> **About this task**:
What lines of the data include the string "root"? Copy them all.

........

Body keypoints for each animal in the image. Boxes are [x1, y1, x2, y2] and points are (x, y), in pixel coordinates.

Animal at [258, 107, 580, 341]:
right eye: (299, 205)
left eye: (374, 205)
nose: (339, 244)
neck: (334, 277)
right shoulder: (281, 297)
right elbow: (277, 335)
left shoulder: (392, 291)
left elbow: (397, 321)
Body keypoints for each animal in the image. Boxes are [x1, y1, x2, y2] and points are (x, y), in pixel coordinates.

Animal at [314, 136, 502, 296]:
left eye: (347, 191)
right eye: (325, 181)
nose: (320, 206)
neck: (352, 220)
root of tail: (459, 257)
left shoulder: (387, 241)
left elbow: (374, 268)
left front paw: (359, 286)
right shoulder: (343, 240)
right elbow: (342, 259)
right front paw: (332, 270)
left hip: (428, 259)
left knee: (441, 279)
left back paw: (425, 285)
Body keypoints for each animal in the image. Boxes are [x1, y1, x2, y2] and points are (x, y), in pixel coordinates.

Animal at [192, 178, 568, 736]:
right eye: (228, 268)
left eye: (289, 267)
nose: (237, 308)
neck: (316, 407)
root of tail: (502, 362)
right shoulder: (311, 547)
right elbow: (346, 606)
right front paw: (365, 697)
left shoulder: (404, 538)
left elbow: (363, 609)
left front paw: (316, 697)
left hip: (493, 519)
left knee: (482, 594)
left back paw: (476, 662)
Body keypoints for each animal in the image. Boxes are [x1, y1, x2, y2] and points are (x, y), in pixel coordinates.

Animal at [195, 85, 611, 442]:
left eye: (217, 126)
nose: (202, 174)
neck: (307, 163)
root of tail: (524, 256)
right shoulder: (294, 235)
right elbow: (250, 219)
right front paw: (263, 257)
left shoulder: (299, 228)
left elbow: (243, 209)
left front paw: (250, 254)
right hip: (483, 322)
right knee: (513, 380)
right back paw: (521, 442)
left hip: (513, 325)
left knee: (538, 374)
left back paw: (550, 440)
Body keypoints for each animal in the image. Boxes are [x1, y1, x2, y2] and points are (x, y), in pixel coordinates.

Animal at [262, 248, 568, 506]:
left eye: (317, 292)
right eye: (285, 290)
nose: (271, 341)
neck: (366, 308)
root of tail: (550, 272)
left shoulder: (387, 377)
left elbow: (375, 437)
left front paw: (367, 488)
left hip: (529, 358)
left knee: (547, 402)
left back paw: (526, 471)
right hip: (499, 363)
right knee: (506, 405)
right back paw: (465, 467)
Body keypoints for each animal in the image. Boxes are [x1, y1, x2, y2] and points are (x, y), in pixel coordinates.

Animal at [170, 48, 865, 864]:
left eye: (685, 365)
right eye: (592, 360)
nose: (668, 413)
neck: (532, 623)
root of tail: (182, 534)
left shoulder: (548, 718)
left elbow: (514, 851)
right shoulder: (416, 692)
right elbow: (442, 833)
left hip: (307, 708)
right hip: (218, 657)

........

> **Task output**:
root of tail: (459, 257)
root of tail: (502, 362)
root of tail: (524, 256)
root of tail: (550, 272)
root of tail: (182, 534)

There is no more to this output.